● **Your assignment**: Copy every line of text in the data below character for character, leaving out the pictures.

● **Data under study**:
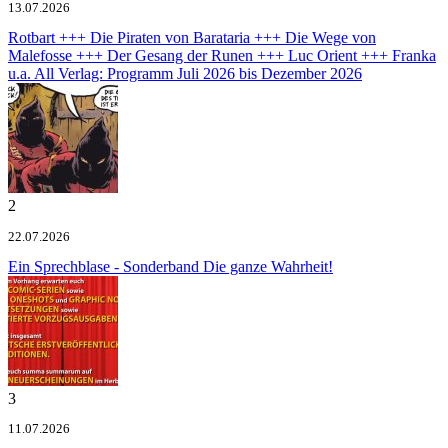
13.07.2026
Rotbart +++ Die Piraten von Barataria +++ Die Wege von
Malefosse +++ Der Gesang der Runen +++ Luc Orient +++ Franka
u.a.
All Verlag: Programm Juli 2026 bis Dezember 2026
2
22.07.2026
Ein Sprechblase - Sonderband
Die ganze Wahrheit!
3
11.07.2026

● **Answer for the task**:
13.07.2026
Rotbart +++ Die Piraten von Barataria +++ Die Wege von
Malefosse +++ Der Gesang der Runen +++ Luc Orient +++ Franka
u.a.
All Verlag: Programm Juli 2026 bis Dezember 2026
2
22.07.2026
Ein Sprechblase - Sonderband
Die ganze Wahrheit!
3
11.07.2026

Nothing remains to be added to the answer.